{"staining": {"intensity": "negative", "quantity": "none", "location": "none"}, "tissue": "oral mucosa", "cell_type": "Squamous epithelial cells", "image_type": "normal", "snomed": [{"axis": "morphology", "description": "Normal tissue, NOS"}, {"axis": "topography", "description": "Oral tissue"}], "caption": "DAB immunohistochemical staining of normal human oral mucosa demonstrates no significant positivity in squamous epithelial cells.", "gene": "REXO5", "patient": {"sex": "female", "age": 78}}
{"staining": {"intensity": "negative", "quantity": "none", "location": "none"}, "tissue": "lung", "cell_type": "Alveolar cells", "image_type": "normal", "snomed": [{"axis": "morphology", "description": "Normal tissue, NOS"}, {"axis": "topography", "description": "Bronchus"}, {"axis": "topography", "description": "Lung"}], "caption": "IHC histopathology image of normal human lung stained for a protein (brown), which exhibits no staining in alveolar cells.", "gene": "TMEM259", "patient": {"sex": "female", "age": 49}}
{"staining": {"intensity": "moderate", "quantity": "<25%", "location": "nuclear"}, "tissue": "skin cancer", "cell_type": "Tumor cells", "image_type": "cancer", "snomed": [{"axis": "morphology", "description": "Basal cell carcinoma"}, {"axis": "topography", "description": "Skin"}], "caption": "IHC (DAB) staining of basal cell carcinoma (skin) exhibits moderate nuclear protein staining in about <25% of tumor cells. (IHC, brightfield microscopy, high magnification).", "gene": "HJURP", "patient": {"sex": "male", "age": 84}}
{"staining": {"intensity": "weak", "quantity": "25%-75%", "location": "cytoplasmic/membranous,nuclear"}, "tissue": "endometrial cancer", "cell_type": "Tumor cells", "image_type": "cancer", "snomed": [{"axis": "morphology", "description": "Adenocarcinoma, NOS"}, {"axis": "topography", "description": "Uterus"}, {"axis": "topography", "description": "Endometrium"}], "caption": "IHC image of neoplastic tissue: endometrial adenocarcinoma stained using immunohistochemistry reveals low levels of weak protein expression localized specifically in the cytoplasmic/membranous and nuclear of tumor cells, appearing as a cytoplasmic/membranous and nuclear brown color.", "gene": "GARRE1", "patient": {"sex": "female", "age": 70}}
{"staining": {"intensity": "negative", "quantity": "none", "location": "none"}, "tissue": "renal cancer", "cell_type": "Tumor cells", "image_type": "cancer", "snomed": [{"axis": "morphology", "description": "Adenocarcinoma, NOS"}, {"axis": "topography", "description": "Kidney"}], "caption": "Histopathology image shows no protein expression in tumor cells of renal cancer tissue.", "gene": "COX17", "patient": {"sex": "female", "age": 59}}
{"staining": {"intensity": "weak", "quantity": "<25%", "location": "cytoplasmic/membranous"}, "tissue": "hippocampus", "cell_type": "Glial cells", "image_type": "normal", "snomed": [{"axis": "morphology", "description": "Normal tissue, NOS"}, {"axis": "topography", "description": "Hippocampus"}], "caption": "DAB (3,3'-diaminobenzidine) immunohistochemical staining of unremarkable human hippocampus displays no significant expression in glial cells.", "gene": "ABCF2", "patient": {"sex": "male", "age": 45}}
= = = = =
**HOW TO COMPLETE THIS TASK**: Everything in the listing above should be printed again exactly.

**SOLUTION**:
{"staining": {"intensity": "negative", "quantity": "none", "location": "none"}, "tissue": "oral mucosa", "cell_type": "Squamous epithelial cells", "image_type": "normal", "snomed": [{"axis": "morphology", "description": "Normal tissue, NOS"}, {"axis": "topography", "description": "Oral tissue"}], "caption": "DAB immunohistochemical staining of normal human oral mucosa demonstrates no significant positivity in squamous epithelial cells.", "gene": "REXO5", "patient": {"sex": "female", "age": 78}}
{"staining": {"intensity": "negative", "quantity": "none", "location": "none"}, "tissue": "lung", "cell_type": "Alveolar cells", "image_type": "normal", "snomed": [{"axis": "morphology", "description": "Normal tissue, NOS"}, {"axis": "topography", "description": "Bronchus"}, {"axis": "topography", "description": "Lung"}], "caption": "IHC histopathology image of normal human lung stained for a protein (brown), which exhibits no staining in alveolar cells.", "gene": "TMEM259", "patient": {"sex": "female", "age": 49}}
{"staining": {"intensity": "moderate", "quantity": "<25%", "location": "nuclear"}, "tissue": "skin cancer", "cell_type": "Tumor cells", "image_type": "cancer", "snomed": [{"axis": "morphology", "description": "Basal cell carcinoma"}, {"axis": "topography", "description": "Skin"}], "caption": "IHC (DAB) staining of basal cell carcinoma (skin) exhibits moderate nuclear protein staining in about <25% of tumor cells. (IHC, brightfield microscopy, high magnification).", "gene": "HJURP", "patient": {"sex": "male", "age": 84}}
{"staining": {"intensity": "weak", "quantity": "25%-75%", "location": "cytoplasmic/membranous,nuclear"}, "tissue": "endometrial cancer", "cell_type": "Tumor cells", "image_type": "cancer", "snomed": [{"axis": "morphology", "description": "Adenocarcinoma, NOS"}, {"axis": "topography", "description": "Uterus"}, {"axis": "topography", "description": "Endometrium"}], "caption": "IHC image of neoplastic tissue: endometrial adenocarcinoma stained using immunohistochemistry reveals low levels of weak protein expression localized specifically in the cytoplasmic/membranous and nuclear of tumor cells, appearing as a cytoplasmic/membranous and nuclear brown color.", "gene": "GARRE1", "patient": {"sex": "female", "age": 70}}
{"staining": {"intensity": "negative", "quantity": "none", "location": "none"}, "tissue": "renal cancer", "cell_type": "Tumor cells", "image_type": "cancer", "snomed": [{"axis": "morphology", "description": "Adenocarcinoma, NOS"}, {"axis": "topography", "description": "Kidney"}], "caption": "Histopathology image shows no protein expression in tumor cells of renal cancer tissue.", "gene": "COX17", "patient": {"sex": "female", "age": 59}}
{"staining": {"intensity": "weak", "quantity": "<25%", "location": "cytoplasmic/membranous"}, "tissue": "hippocampus", "cell_type": "Glial cells", "image_type": "normal", "snomed": [{"axis": "morphology", "description": "Normal tissue, NOS"}, {"axis": "topography", "description": "Hippocampus"}], "caption": "DAB (3,3'-diaminobenzidine) immunohistochemical staining of unremarkable human hippocampus displays no significant expression in glial cells.", "gene": "ABCF2", "patient": {"sex": "male", "age": 45}}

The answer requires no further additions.